Controversy continues to heat up around the Inaugural program for students that some are calling a scam. As parents press for reimbursements and apologies, the organizers are starting to respond by offering refunds and other remedies.
The Presidential Youth Inaugural Conference, held over President Obama's Inauguration, collected up to $2,900 from thousands of high school and college students for four days of lectures and events, some with high-profile politicians such as Colin Powell and Al Gore. But students say they were misled into thinking they would have tickets to the swearing-in and official Inaugural Ball.
In an August letter sent to attendees, the conference organizers said, "On the Mall, you will watch the new President take the oath of office and listen as he addresses the nation. You will then have an opportunity to view the inaugural parade as the new President, Vice President and their families make their way down Pennsylvania Avenue from the U.S. Capitol Building to the White House."
But many participants said they missed both the swearing-in and parade because of the crowds and difficulty getting downtown. As for the ball, the conference hosted an "unofficial" ball, which means neither President Obama nor Beyonce were there, at the National Air and Space Museum.
“I told everyone I would be going to the inauguration and the inaugural ball,” Caitlin Armstrong, an 18-year-old sophomore at Auburn University, said last week. She was disappointed to discover that neither was true. Some of the students have called the event a scam and are taking their complaints to Facebook and other social networking sites, as well as a potential class action lawsuit.

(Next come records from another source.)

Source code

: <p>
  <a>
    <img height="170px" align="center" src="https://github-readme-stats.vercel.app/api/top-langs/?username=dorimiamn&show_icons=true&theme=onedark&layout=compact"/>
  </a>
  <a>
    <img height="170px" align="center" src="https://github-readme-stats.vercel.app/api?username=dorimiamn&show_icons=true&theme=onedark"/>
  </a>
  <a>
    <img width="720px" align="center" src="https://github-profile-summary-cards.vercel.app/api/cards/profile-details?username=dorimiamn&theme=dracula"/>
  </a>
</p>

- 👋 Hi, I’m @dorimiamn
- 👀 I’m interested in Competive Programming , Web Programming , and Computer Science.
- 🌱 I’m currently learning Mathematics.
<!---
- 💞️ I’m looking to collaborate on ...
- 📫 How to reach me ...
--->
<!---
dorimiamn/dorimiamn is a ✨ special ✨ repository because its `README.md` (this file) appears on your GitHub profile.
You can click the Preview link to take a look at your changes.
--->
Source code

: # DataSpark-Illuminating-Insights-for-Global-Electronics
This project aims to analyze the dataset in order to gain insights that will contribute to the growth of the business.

The organizers behind the event, the Congressional Youth Leadership Council, released a statement over the weekend acknowledging students' discontent. They wrote that while they believed most participants has a "positive and life-changing experience," transportation and access difficulties caused problems for others. In addition to apologizing, they said they are investigating students' and parents' concerns and have started to provide refunds.